Tailored matrix layers were fabricated from the matrix building blocks with optimized wet strength, light distribution, and porosity for the different production systems. Wet-stable nanocellulosic hydrogels were identified as the most suitable matrices for volatile chemical production, whereas porous and wet-stable nanocellulose and nanochitin cryogels were developed for nonvolatile systems requiring higher mass transfer. Finally, the biocatalytical solid-state photosynthetic cell factory architecture was up-scaled in a photobiofilm-reactor for prolonged chemical production. In the final TRL 3 proof-of-concept, continuous production of volatile chemicals was demonstrated with nearly 300-fold increase in volumetric productivity compared to suspended cells.

The outcomes of the project were published in 14 peer reviewed articles, with additional 20 manuscripts under preparation. The results were disseminated in 54 conference talks and 21 poster presentations. The project also resulted in 1 PhD thesis, with 6 PhD works under way, 4 Master’s theses, and 1 Bachelor’s thesis. Additionally, FuturoLEAF teamed up with scientific journalist and professional screenwriter Nina Pulkkis form Photino Science Communication to produce promotional video material for the project. Market analysis suggested that production of high-value compounds with reproducible conditions and low batch variation is the primary market for the SSPCF production platform. Moreover, few relevant patents were found in the IPR analysis, ensuring freedom-to-operate for the continued development of the FuturoLEAF technologies.

We have shown that novel bio-based nanomaterials assemblies based on nanocellulose and other bio-sourced carbohydrates are viable as cell immobilization matrixes ta ilored for different photoproduciton conditions. Moreover, the developed solid-state immobilisation systems display prolonged cell viability and chemicals production, especially with volatile compounds. In the beginning of the FuturoLEAF project, we expected that the engineered multi-layer architecture will convert light energy to the targeted product with maximum efficiency of around 4-6 % under low light conditions. We achieved 4% values of light to H2 conversion already in the first year of the project by developing the films with double-layer structure with truncated photosynthetic antennae strain placed a top of layer with wild-type cells. Moreover, we envisoned a 50-fold increase in volumetric cell density and 200-300-fold increase in volumetric productivity compared to suspended cells, together with an increase in long-term cell functionality as biocatalysts from weeks to months.
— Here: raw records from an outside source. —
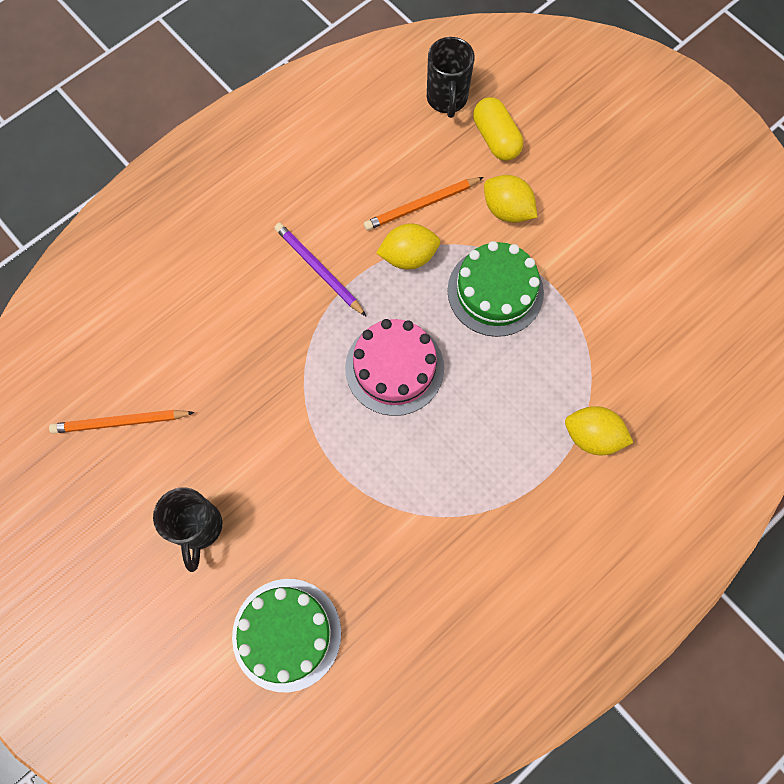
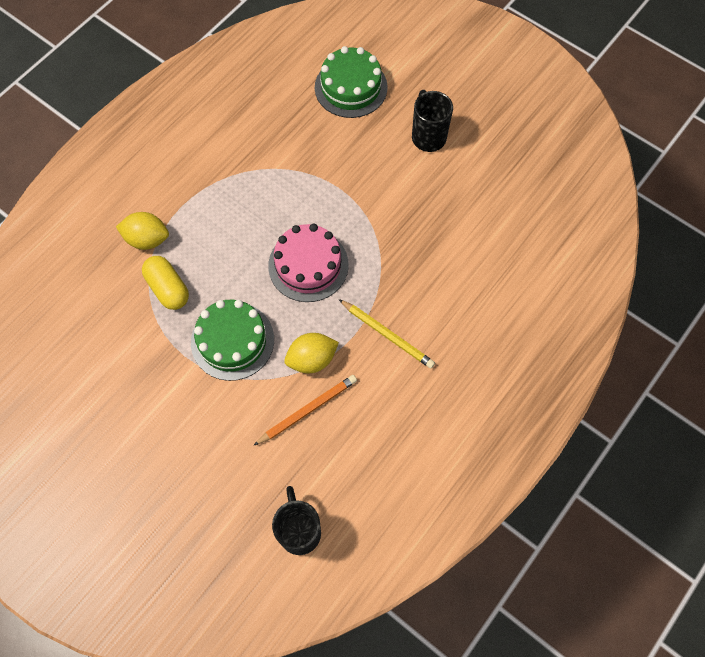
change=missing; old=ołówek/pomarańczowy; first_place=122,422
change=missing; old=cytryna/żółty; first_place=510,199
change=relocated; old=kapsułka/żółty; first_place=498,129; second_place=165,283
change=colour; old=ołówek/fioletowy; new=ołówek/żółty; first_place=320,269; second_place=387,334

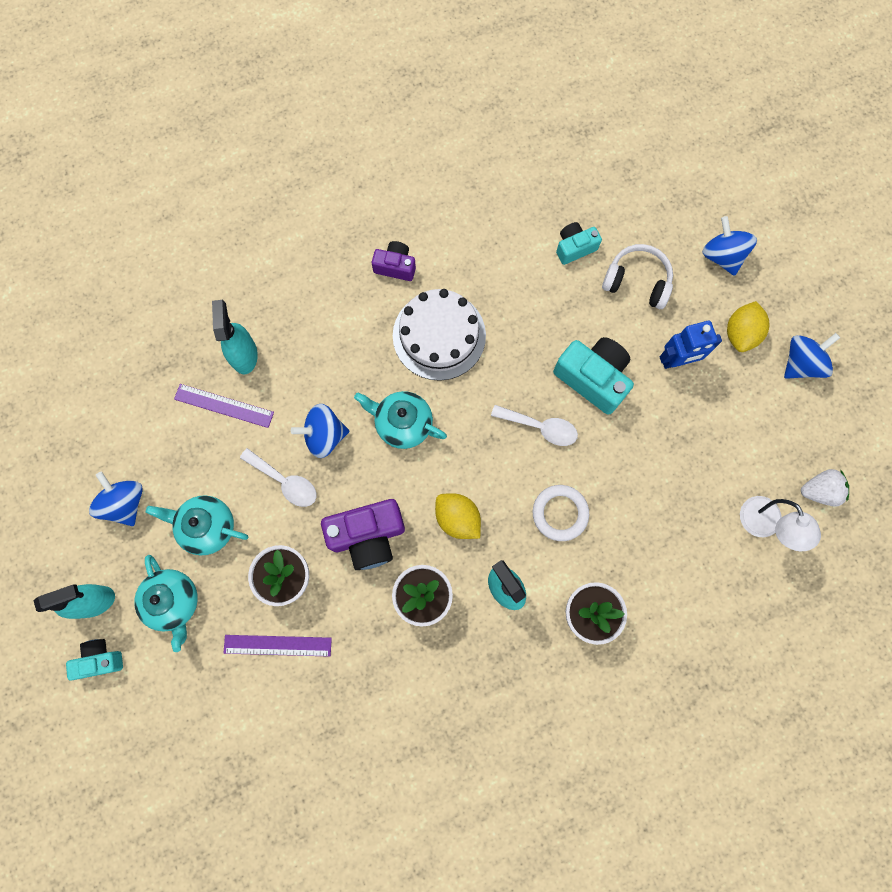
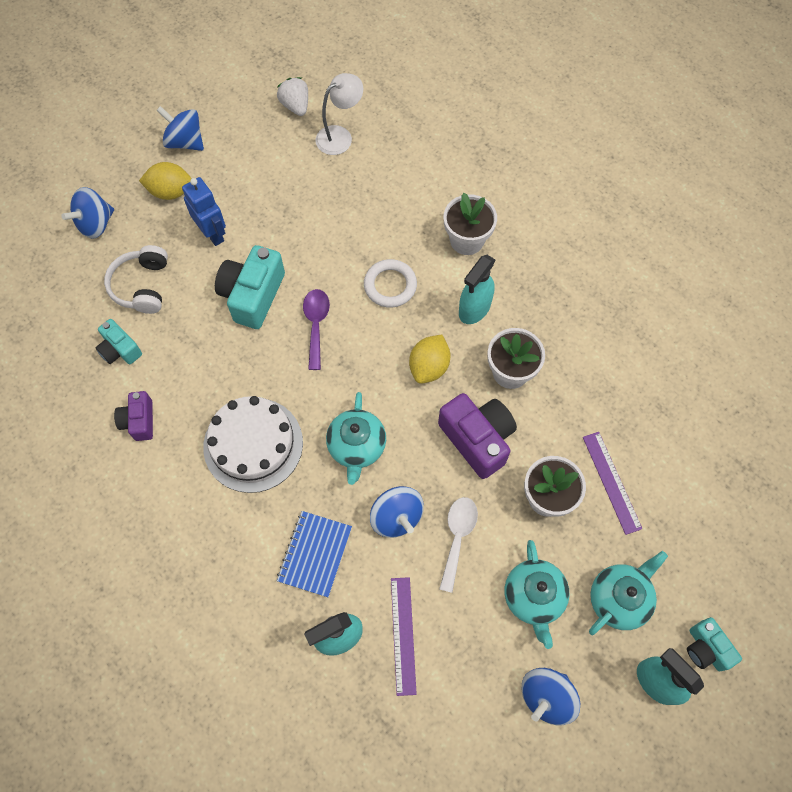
change=appeared; new=zeszyt/niebieski; second_place=314,554
change=relocated; old=aparat fotograficzny/fioletowy; first_place=394,261; second_place=133,416
change=colour; old=łyżka/biały; new=łyżka/fioletowy; first_place=534,425; second_place=316,329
At the end of the project, we demonstrated a 100-130-fold increase in cell density and 280-fold increase in productivity, as well as cell functionality of over 4 months. The findings in FuturoLEAF can be used to improve the efficiency and reproducibility of biocatalytic chemicals production, which enables taking steps away from dependency of fossil sources and towards sustainable energy and chemicals production, while contributing to the green production and climate change mitigation.